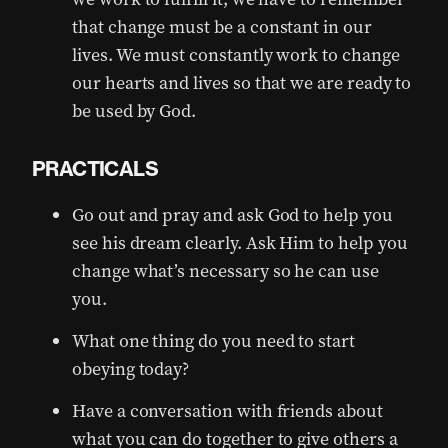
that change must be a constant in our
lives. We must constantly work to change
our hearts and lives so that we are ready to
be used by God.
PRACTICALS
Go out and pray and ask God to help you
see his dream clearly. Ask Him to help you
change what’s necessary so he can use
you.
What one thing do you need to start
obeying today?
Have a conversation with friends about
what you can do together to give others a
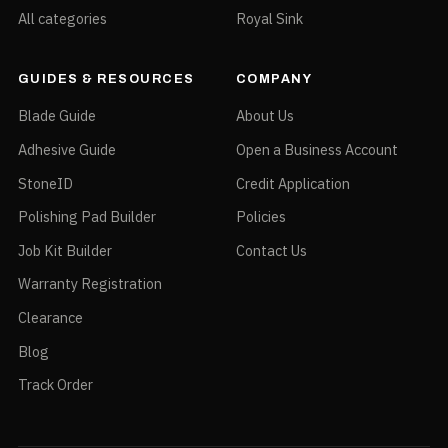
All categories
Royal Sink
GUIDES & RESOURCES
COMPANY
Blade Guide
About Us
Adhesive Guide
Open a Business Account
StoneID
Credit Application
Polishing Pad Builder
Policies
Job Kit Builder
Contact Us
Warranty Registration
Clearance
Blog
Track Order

* * * *

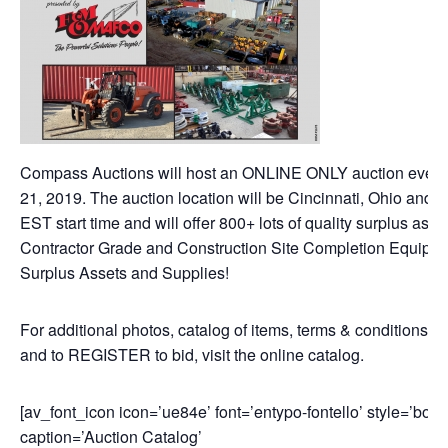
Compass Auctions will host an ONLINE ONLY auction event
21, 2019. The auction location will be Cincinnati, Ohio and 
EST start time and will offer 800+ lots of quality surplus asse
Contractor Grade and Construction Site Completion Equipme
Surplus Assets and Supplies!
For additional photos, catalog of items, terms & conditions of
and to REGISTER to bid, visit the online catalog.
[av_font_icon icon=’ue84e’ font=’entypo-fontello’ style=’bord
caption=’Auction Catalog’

* * * *

Copy out each line of the data above that contains the word "will". Match case exactly.

Compass Auctions will host an ONLINE ONLY auction event
21, 2019. The auction location will be Cincinnati, Ohio and 
EST start time and will offer 800+ lots of quality surplus asse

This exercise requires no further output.